If OLAP had no performance requirements, columnar databases and real-time streaming OLAP would not have developed.

| username: Fly-bird | Original post link

Have you considered the disk I/O?

| username: dba-kit | Original post link

After testing, when set tidb_opt_enable_late_materialization=off; disables late materialization, the speed is 0.926 s, which is almost the same as the local disk TiFlash in version 7.5.

| username: dba-kit | Original post link

Additionally, I also tried setting storage.remote.cache.capacity to 0, and the speed was much faster than when it was not set to 0, finishing in 16 seconds. It seems that it didn’t write to the local disk and directly stored everything in memory. Could it be that the data is first written from S3 to the local disk and then read from the local disk into memory for computation?

| username: dba远航 | Original post link

It would be best to provide the execution plan, and also whether the table has already been stored in TiFlash.

| username: tidb菜鸟一只 | Original post link

If you don’t use this local cache, wouldn’t it all have to be stored in memory? This would put a serious strain on the memory of the TiFlash node machines…

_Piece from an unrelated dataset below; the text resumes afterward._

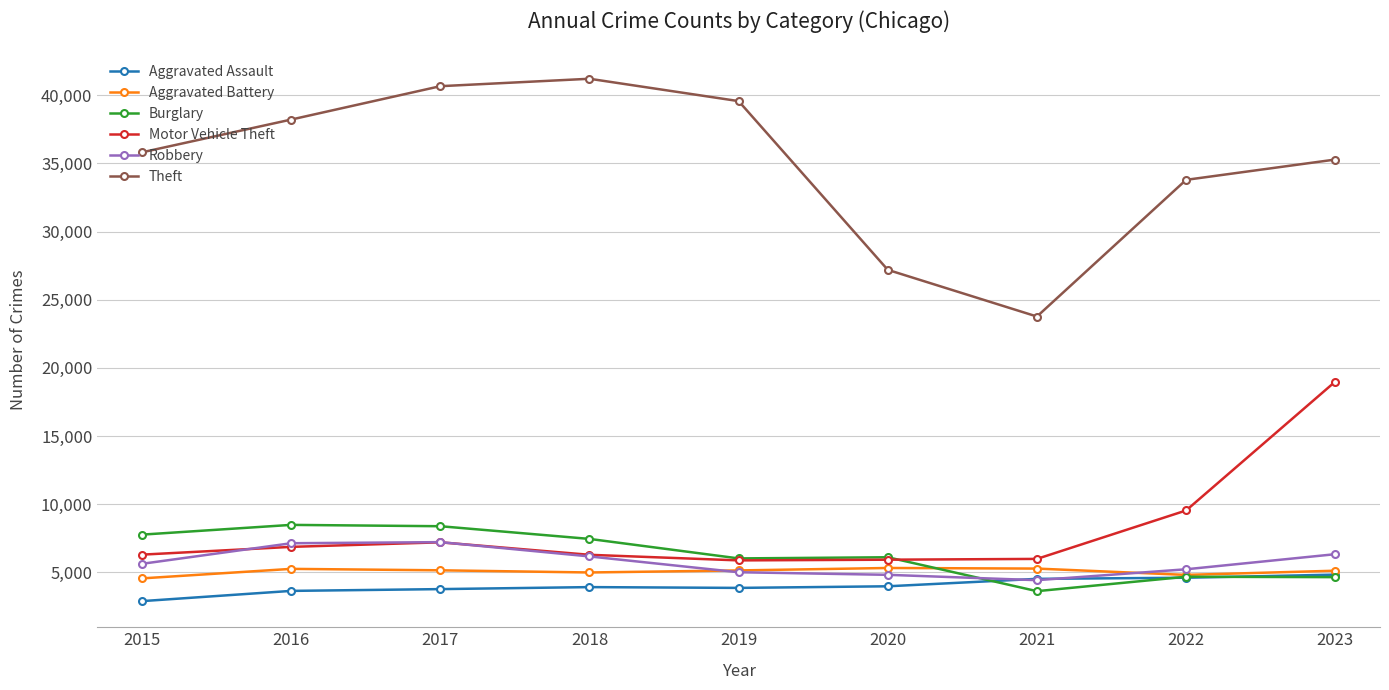

The Robbery series shows 2521 at 2022. True or false?

False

| username: dba-kit | Original post link

After testing, when set tidb_opt_enable_late_materialization=off; disables late materialization, the speed is 0.926 s, which is almost the same as the 7.5 local disk TiFlash.

Uh, it’s not caused by this issue. After re-scaling and re-synchronizing the TiFlash replica, I found that turning on/off late materialization has little impact on query latency. The first query takes more than 70 seconds, and after caching, the second query takes more than 2 seconds. After a period of time (indicated by the disappearance of S3 read/write requests in the monitoring panel), the first query only takes 16 seconds, and after caching, the second query takes about 0.9 seconds. After several queries, it can even become 0.7 seconds.
The corresponding CPU profile is:
profiling-write-node-during-query.zip (95.4 KB)
profiling-comput-node-during-query.zip (164.1 KB)

| username: dba-kit | Original post link

The query plans for both are as follows:
Initial query plan:

Query plan after stabilization:

| username: dba-kit | Original post link

Comparing the execution plans, it was found that before stabilization, total_skipped_rows/total_skipped_packs was about 5 times that of after stabilization, while the actual total_scanned_rows/total_scanned_packs did not differ much. This is because after adding the TiFlash replica, there were more file fragments. Even after the TiFlash replica became available, TiFlash continued to read and write to S3 for 3 to 4 hours, even in a static state with no data being written, before it stopped making requests to S3.

| username: flow-PingCAP | Original post link

Before the query stabilizes, TiFlash is continuously performing segment merges. So it might be related to the segments being too small right after the import is completed. The specific reason needs to be investigated further.

| username: dba-kit | Original post link

After resizing the write-node again, the difference is indeed quite significant. By 19:30, all replicas had been uploaded. After 3 hours of sorting, the API request has been deleted 3 times, and the current number of objects is still 1.78 times the stabilized amount.

| username: 哈喽沃德 | Original post link

This question is impressive and sophisticated, I’ve learned a lot.